Elsie mispronounced a client's name, something she would never do.

She paused mid-sentence when asked a question about a project timeline, her confidence faltering.

When filing reports, she hesitated as if she wasn't entirely sure where each document belonged.

Joan watched from a discreet distance, arms crossed. No one else seems to notice, she thought. That only heightened the tension. It wasn't that Elsie was incompetent; she had never been. It was… something else. Something layered.

Joan's heart rate quickened. Am I overthinking this? she wondered. But deep down, she knew better.

After leaving the firm, Elsie suggested a quiet lunch at a nearby café. Joan noticed the way she fidgeted with her menu, flipping it back and forth, never settling on a choice. She ordered quickly, almost impulsively, then smiled politely when the waiter left.

"Are you okay?" Joan asked, trying to sound casual.

Elsie gave her a small, almost forced laugh. "Of course. Why wouldn't I be?"

Joan didn't press. She had learned early that pressing too hard would provoke defensiveness. Observation worked better. Quiet, patient, waiting.

The café was full of familiar patrons, servers who greeted Elsie by name. But there was a moment, a flicker where Elsie didn't recognize someone, paused as if searching her memory. The hesitation was subtle, almost imperceptible to anyone else, but Joan caught it instantly.

On the walk back, Joan felt the familiar churn of anxiety. Maybe it's nothing. Maybe I'm reading too much into normal human behavior.

But every instinct in her body told her otherwise. Elsie's energy was… slightly off. Not wrong but not quite right. The familiar warmth she carried, the subtle confidence, the ease with which she moved through space and conversation… it was slightly displaced, like a shadow stretched too far from the body it belonged to.

Joan's mind flickered back to the past week. Kendrick had left. Elsie's schedule had changed. No one else had been around to notice anything, to question behavior. It was as if something… someone had slipped into the life she knew, wearing the skin of the person she trusted.

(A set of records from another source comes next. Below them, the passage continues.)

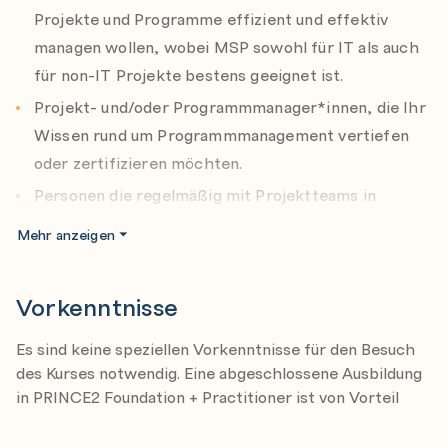
Justification
Projekte und Programme effizient und effektiv
Structure
managen wollen, wobei MSP sowohl für IT als auch
Knowledge
für non-IT Projekte bestens geeignet ist.
Assurance
Projekt- und/oder Programmmanager*innen, die Ihr
Decisions
Wissen rund um Programmmanagement vertiefen
oder zertifizieren möchten.
Personen die regelmäßig mit Projektteams in
Verstehen und Anwenden der MSP Prozesse
Identify the programme
Kontakt kommen und die im Programmmanagement
Mehr anzeigen
genutzten Begrifflichkeiten und Prinzipien kennen
Design the outcomes
möchten.
Plan progressive delivery
Vorkenntnisse
Information Worker*innen
Deliver the capabilities
Es sind keine speziellen Vorkenntnisse für den Besuch
Embed the outcomes
des Kurses notwendig. Eine abgeschlossene Ausbildung
Evaluate new information
in PRINCE2 Foundation + Practitioner ist von Vorteil
Close the programme
Kombinieren mit PRINCE2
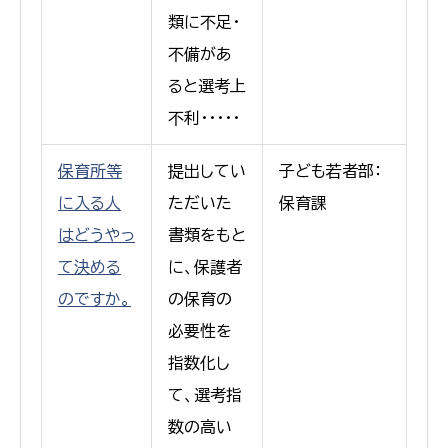
類に不足・
不備があ
ると選考上
不利・・・・・
保育所等
提出してい
子ども若者部：
に入る人
ただいた
保育課
はどうやっ
書類をもと
て決める
に、保護者
のですか。
の保育の
必要性を
指数化し
て、選考指
数の高い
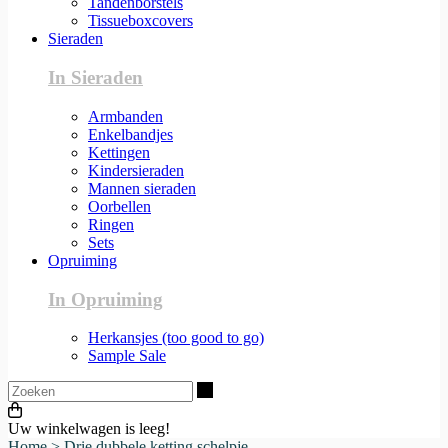
Tandenborstels
Tissueboxcovers
Sieraden
In Sieraden
Armbanden
Enkelbandjes
Kettingen
Kindersieraden
Mannen sieraden
Oorbellen
Ringen
Sets
Opruiming
In Opruiming
Herkansjes (too good to go)
Sample Sale
Zoeken
Uw winkelwagen is leeg!
Home
>
Drie dubbele ketting schelpje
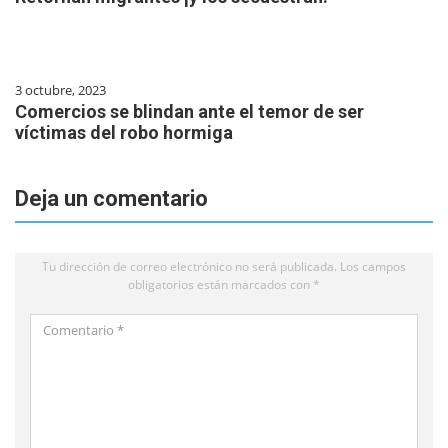
3 octubre, 2023
Comercios se blindan ante el temor de ser
víctimas del robo hormiga
Deja un comentario
Tu dirección de correo electrónico no será publicada.
Los campos
obligatorios están marcados con
*
Comentario
*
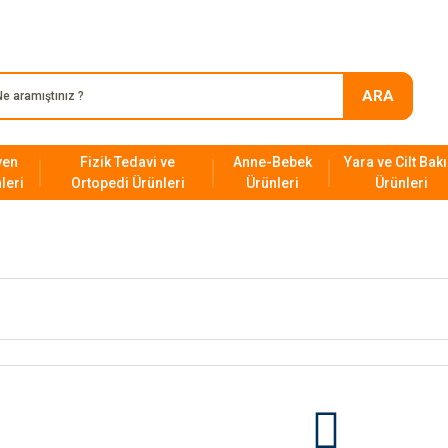
SAĞLIK SEKTÖRÜNDEKİ 23. YILIMIZ!
ARA
yen
Fizik Tedavi ve
Anne-Bebek
Yara ve Cilt Bak
leri
Ortopedi Ürünleri
Ürünleri
Ürünleri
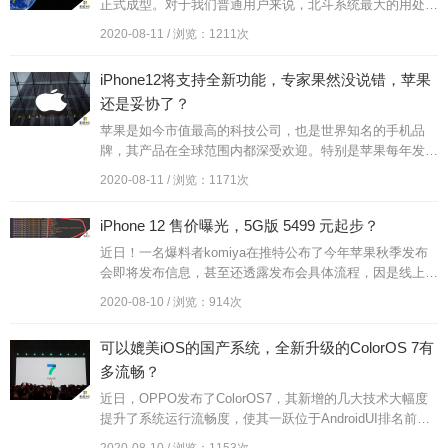
正式成型。对于我们普通用户来说，北斗系统最大的用处就
是导航了，也就是说，我们的手机会频繁使用北斗系统。目
2020-08-11 / 浏览：1211次
前，市面上的智能手...
iPhone12将支持全新功能，专家果然没说错，苹果
还是妥协了？
苹果是如今市值最高的科技公司，也是世界知名的手机品
牌，其产品在全球范围内都深受欢迎。特别是苹果每年发布
的iPhone系列手机，更是吸引了绝大部分消费者的目光，
2020-08-11 / 浏览：1171次
并且一直以来都把持着手...
iPhone 12 售价曝光，5G版 5499 元起步？
近日！一名爆料者komiya在推特公布了今年苹果秋季发布
会即将发布信息，甚至还透露发布会具体流程，因是线上直
播，在大会中部分视频都是提前做好准备，所以发布会流程
2020-08-10 / 浏览：914次
泄漏，也不奇怪，...
可以媲美iOS的国产系统，全新升级的ColorOS 7有
多流畅？
近日，OPPO发布了ColorOS7，其新增的几大技术大幅度
提升了系统运行流畅度，使其一跃位于AndroidUI排名前
列。不仅如此，甚至还有网友将ColorOS7和苹果的iO...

That night, Joan stayed late. She watched Elsie from across the living room, ostensibly reading a book, though her gaze kept flicking toward Joan every few minutes. Joan's intuition screamed at her: the attention was genuine but cautious, deliberate, unlike the natural interaction they used to share.

She made herself a cup of tea, sat on the sofa, and allowed herself to replay the day.

Mispronunciations

Hesitation with clients

Slight forgetfulness of routine

All tiny, all insignificant alone but together, like strands of a thread, they wove a pattern Joan could not ignore.

"Why am I seeing this?" she whispered to herself.

Her own thoughts seemed loud in the quiet room. She pictured Kendrick and Elsie walking hand-in-hand during their last week of peace. Everything had seemed so perfect, so real. And yet… something inside her knew it hadn't been entirely Elsie.

Joan's chest tightened. I can't ignore this. Not now. Not ever.

She set down her cup, fingers brushing against the ceramic. The resolve hardened within her.

She wouldn't confront Elsie yet — not outright. Not until she was sure. That was not Joan's style. Observation, deduction, patience that was how she worked. She had always approached life this way: carefully, deliberately, with every move calculated.

But she would watch. She would notice every flicker of hesitation, every slight shift in behavior, every word said or unsaid. She would protect Elsie even from herself, if it came to that.

Her chest tightened again, not from fear but from purpose. She had been away, she had claimed her freedom, but she had not abandoned responsibility. And if something was wrong… she would be the first to see it.

Even if it meant stepping into shadows that no one else could perceive.

Joan leaned back, letting the quiet settle around her. She was patient. She was careful. She was ready.

And in the silent apartment, with the city lights twinkling like distant stars beyond the windows, Joan made a silent promise to herself:

She would uncover the truth.

And nothing, not distance, not distraction, not even loyalty would stop her from seeing Elsie for who she truly was.